══ DATA FOR THE TASK

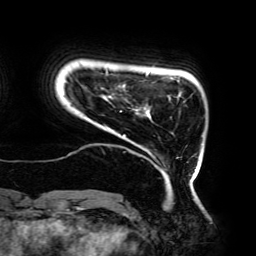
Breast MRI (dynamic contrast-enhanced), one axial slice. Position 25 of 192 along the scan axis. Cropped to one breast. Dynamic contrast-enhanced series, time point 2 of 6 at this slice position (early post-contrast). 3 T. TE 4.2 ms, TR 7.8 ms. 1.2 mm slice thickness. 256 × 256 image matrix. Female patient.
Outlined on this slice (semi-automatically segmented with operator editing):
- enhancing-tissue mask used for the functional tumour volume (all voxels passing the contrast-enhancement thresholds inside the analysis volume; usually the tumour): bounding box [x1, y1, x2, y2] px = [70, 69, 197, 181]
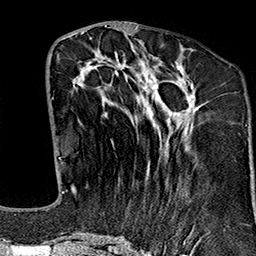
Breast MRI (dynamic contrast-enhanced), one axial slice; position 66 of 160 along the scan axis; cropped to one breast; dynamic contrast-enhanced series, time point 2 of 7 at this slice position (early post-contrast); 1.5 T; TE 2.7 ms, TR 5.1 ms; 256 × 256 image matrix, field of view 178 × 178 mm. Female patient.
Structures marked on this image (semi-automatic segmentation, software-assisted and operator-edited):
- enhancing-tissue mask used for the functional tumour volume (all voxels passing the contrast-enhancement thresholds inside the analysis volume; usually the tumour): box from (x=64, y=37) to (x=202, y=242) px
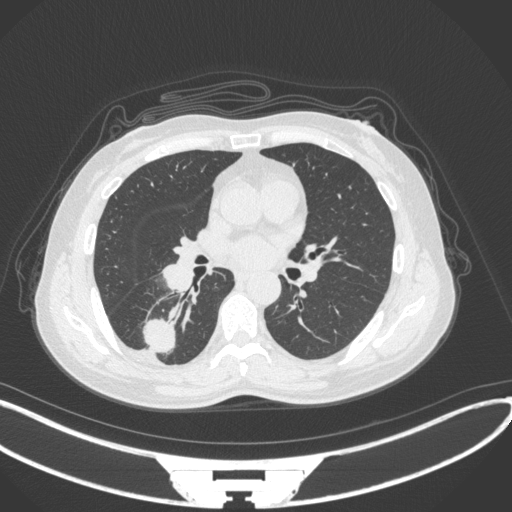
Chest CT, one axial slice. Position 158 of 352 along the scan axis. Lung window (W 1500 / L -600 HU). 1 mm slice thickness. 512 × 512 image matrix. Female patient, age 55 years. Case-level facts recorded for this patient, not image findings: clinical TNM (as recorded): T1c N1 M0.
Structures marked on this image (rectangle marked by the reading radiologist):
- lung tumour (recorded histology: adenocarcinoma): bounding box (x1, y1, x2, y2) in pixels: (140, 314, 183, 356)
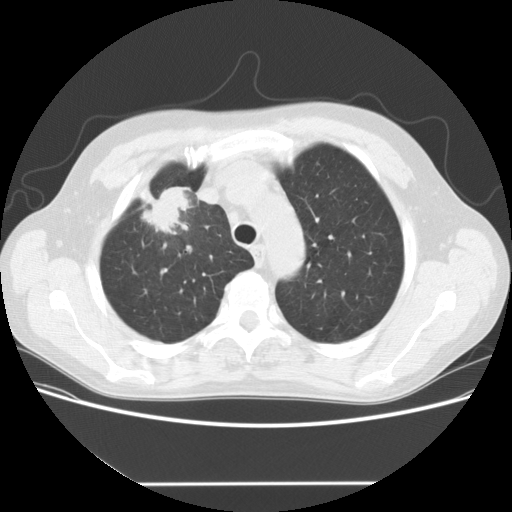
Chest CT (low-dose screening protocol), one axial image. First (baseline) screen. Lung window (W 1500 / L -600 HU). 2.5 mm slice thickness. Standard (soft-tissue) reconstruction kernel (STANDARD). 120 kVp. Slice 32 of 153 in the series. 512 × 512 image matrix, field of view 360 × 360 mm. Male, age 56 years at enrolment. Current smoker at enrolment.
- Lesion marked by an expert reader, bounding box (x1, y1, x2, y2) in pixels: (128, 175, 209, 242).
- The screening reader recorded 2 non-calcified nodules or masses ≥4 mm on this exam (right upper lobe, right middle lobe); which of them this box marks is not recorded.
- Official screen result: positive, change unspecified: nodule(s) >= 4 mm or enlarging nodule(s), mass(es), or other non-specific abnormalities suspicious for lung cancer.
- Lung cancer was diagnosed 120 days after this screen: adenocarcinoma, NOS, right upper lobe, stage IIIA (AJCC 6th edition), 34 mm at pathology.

════

→ WORK TO BE COMPLETED
From the records above, retype only the lines starting at the line that contains "- Lesion marked" and ending at the line that contains "- The screening", both included.

→ RESULT OF THIS TASK
- Lesion marked by an expert reader, bounding box (x1, y1, x2, y2) in pixels: (128, 175, 209, 242).
- The screening reader recorded 2 non-calcified nodules or masses ≥4 mm on this exam (right upper lobe, right middle lobe); which of them this box marks is not recorded.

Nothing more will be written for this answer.